After Globe inquiries about a domestic violence allegation against White in 1999, Walsh announced on Feb. 3 that he was placing him on leave just days after he was sworn in and that the city would conduct an outside investigation. Walsh’s confirmation hearing took place the next day and he was not asked about the controversy.
After a Senate committee approved Walsh’s nomination, the mayor’s closest political confidant, city attorney Eugene O’Flaherty, stopped the investigation. White’s attorney, Nicholas B. Carter, wrote in a March 2 letter to the city that O’Flaherty called him and indicated Walsh intended to reinstate White. Carter backed up the claim with a log showing phone calls to and from O’Flaherty.
A Labor Department spokesperson said in a statement this month that Walsh hadn’t tried to halt the probe and had only requested an “update on the status of the investigation.” The statement was contradicted by the outside investigator’s report.
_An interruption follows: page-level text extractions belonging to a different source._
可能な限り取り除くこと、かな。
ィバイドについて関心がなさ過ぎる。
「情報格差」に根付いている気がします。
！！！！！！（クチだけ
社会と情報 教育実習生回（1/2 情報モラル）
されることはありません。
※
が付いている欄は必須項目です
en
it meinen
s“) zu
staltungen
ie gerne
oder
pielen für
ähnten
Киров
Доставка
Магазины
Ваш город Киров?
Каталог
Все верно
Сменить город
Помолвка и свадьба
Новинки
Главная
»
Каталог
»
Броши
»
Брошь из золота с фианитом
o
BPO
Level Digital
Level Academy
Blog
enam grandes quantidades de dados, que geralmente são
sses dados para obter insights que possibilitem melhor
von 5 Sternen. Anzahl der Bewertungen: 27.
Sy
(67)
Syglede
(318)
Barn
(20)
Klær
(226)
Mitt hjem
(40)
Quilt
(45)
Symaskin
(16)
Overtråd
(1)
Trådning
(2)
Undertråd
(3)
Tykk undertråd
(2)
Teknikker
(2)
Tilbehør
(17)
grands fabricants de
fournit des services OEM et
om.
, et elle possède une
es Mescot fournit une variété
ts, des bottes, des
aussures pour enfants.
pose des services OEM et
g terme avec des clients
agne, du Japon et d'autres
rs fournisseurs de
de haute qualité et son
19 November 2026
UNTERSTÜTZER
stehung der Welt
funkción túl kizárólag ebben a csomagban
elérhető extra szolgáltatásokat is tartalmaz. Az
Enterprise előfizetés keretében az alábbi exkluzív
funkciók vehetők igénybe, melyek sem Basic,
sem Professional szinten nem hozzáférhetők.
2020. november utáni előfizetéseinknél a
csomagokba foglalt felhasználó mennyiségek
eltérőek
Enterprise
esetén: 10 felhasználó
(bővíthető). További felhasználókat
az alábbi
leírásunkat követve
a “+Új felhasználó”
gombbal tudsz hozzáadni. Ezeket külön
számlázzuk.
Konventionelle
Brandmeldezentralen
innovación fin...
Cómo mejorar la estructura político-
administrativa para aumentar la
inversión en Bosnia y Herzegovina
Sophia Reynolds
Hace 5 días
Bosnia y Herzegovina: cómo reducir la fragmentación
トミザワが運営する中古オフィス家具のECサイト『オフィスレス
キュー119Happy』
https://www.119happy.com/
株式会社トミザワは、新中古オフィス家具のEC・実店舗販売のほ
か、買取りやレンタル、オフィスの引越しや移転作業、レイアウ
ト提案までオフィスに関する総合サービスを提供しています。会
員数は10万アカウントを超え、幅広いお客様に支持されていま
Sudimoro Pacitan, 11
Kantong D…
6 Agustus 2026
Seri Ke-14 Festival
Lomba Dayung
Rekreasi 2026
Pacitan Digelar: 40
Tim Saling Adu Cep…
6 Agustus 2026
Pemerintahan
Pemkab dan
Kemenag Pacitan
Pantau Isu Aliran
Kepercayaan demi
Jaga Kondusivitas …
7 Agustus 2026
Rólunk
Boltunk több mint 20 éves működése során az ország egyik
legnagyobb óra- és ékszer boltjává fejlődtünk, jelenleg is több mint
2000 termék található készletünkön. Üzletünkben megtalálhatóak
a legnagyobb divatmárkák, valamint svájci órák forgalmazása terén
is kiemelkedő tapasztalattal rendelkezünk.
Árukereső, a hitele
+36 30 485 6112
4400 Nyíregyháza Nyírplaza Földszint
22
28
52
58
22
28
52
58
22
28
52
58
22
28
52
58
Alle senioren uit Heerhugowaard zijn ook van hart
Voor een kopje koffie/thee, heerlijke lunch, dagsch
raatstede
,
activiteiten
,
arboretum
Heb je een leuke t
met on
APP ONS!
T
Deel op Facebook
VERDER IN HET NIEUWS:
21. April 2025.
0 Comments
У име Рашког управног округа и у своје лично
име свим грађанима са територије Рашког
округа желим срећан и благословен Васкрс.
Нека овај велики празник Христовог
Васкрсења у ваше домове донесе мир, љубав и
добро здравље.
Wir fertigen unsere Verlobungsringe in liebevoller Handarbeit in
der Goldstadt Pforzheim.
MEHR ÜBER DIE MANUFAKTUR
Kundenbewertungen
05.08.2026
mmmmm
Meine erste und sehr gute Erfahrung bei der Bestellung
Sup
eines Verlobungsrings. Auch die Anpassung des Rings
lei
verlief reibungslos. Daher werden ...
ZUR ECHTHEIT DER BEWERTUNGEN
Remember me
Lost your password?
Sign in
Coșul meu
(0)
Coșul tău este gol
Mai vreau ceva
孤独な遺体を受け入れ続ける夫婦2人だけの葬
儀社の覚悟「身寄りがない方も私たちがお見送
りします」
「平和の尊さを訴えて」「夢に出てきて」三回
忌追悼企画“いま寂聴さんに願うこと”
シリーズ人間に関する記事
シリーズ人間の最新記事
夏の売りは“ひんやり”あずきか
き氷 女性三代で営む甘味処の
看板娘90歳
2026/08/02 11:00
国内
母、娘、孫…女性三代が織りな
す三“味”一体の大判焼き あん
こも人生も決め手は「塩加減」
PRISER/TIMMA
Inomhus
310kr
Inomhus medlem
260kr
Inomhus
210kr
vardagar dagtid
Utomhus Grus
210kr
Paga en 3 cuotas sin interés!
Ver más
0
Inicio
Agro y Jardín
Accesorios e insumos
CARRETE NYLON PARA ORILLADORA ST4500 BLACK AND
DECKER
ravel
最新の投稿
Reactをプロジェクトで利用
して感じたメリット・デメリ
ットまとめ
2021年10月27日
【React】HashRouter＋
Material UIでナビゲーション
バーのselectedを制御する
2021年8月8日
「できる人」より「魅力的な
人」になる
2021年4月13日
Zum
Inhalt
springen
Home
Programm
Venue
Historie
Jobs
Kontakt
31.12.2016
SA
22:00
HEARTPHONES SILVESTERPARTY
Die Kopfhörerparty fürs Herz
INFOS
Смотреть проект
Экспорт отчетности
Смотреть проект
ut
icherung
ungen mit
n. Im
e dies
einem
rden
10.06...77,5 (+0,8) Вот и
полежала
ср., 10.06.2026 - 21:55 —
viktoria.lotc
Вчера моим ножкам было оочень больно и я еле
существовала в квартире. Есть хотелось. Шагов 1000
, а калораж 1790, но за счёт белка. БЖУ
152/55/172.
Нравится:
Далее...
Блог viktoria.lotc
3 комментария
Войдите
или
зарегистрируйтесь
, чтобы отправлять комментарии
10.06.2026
The investigator also said another city official told her to restart the investigation a week later.
Two days after Walsh’s confirmation by the full Senate in March, news came that O’Flaherty also was headed to Washington. The lobbying firm Ballard Partners announced it had hired O’Flaherty and federal disclosure forms show he has begun lobbying the Labor Department.
Brett said it was a difficult decision for Walsh to leave Boston, where he’s lived his entire life. It’s also been an adjustment to go from mayor to part of a team in the Cabinet. But Walsh couldn’t turn down Biden and has no regrets, said Brett, a former state representative who now heads the New England Council, a regional business association.
“He really believes he’s got a mission. He’s serving the president on a major agenda issue he’s going to have a say on,” Brett said. “He’s so excited about that.”
Walsh has known Biden for years. Their shared Irish heritage and middle-class background provide a strong connection.
“When I talk to the president, I feel like I’m talking to somebody from a neighborhood in Boston,” Walsh told the Globe in an interview in April. “He’s real. He cares about people.”
Their ease around each other was clear in a Mother’s Day video Biden posted on Twitter of him calling Walsh’s mother.
“Hey mom, it’s Joe Biden,” Biden said into speakerphone after getting her voicemail. He left a short message, which included instructing Walsh to say hello, and Biden finished by telling her “it won’t surprise you he’s doing a hell of a job, but I’ll deny having said that.”
Walsh’s relationship with Biden makes it more likely the president will stick with him even if the White controversy deepens, O’Brien said.
“This is not an appointment foisted upon Joe Biden,” she said, noting he chose Walsh as labor secretary despite strong pressure to nominate an Asian American and Pacific Islander. “This is a Joe Biden pick.”
Walsh is one of five Cabinet members who Biden tapped to sell his infrastructure plan, which has him out on the road more now that the country is reopening. It also allows Walsh to spread his own inspirational story about overcoming alcoholism and earning a college degree later in life, as he did during a roundtable discussion with recently trained construction and manufacturing workers in Milwaukee on Wednesday, a thousand miles from the White controversy in Boston.
“Life is complicated. Life is difficult,” he told the small group, leaning forward with his elbows on his knees as they sat in a semi-circle. “There’s all kinds of obstacles that everyone has to overcome.”